Simple economic strategy really when you think about it……and we fall for it every time. 

Wednesday 6 January 2016

The Year That Was 2015……

 
It was quite a year for significant news in my world. Here are the 12 global events that shaped financial markets over the past year.
 
January - Oil Price Decline
The price of Brent crude oil dipped to below $50 a barrel for the first time since May 2009, leading to revenue shortfalls in many energy-exporting nations. Expect oil price to dominate news throughout 2016 also.
 
February - World Conflict
Russia and Ukraine agreed a ceasefire in eastern Ukraine in February but 2015 saw a number of violent conflicts across the globe. Events in Syria, the Middle East generally and the terrorist attack in Paris dominated our news feeds.
 
March - Strong US Dollar
The Dollar enjoyed its quickest rise in 40 years in March. America’s economy excelled while others – like China’s – struggled.
 
May - UK Election
With the threat of a hung parliament concerning many, David Cameron led the Conservatives to a majority election victory in May. Surprise and relief for the majority and a bullet dodged!
 
July - Grexit
Greece missed a €1.5bn debt repayment to the International Monetary Fund, after Eurozone ministers refused to extend the country’s bailout. A resolution was eventually found but we’ve not heard the last of this story I fear.
 
August - Rising Correlations
As expectations of a Fed interest rate increase grew, the correlation between stocks and bonds also began to rise during the summer. Not unprecedented but painful nonetheless.
 
August - Chinese Black Monday
China experienced its biggest one-day fall since 2007, with fears the world’s second largest economy was heading for a full-blown crisis. The causes were mixed and many but they were exacerbated by the increasing intervention by Government authorities.
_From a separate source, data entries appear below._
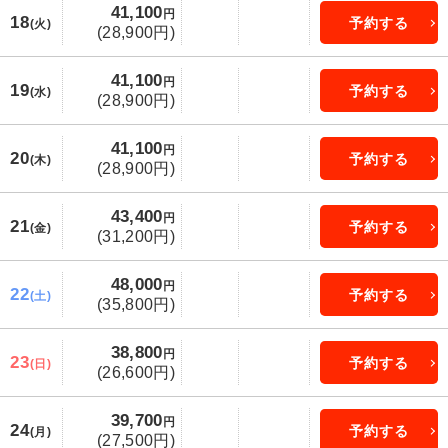
41,100
円
18
予約する
(火)
(28,900円)
41,100
円
19
予約する
(水)
(28,900円)
41,100
円
20
予約する
(木)
(28,900円)
43,400
円
21
予約する
(金)
(31,200円)
48,000
円
22
予約する
(土)
(35,800円)
38,800
円
23
予約する
(日)
(26,600円)
39,700
円
24
予約する
(月)
(27,500円)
Hopefully the lesson was learnt. We shall see.
 
August - Fed Flinch
Given concerns over China and the collapse of oil prices, the Fed resisted the urge to raise US interest rates for the first time since 2006 and delayed until December.
 
August - Bond Market Liquidity
The Bank of England raised concerns that efforts to make British banks better regulated may have had a detrimental effect on bond liquidity. As a result, the fear today is that bond investors run for the exit en masse and find the door too small, resulting in significant price volatility
 
September - VW & Glencore
Volkswagen was embroiled in an emissions test scandal, which impacted around 11 million cars. Meanwhile, the world’s biggest mining company, Glencore, saw shares plummet. The word ‘ugly’ springs to mind.
 
October - UK Inflation Remains Negative
UK inflation remained negative at -0.1%, the first time two consecutive monthly readings had been below zero since CPI records began in 1996. A cause for concern? We shall see!
 
December - Merger & Acquisition Activity
2015 set a new record for mergers and acquisitions, with total global deals eclipsing previous highs.
 
So that you have it……2015 was quite a year!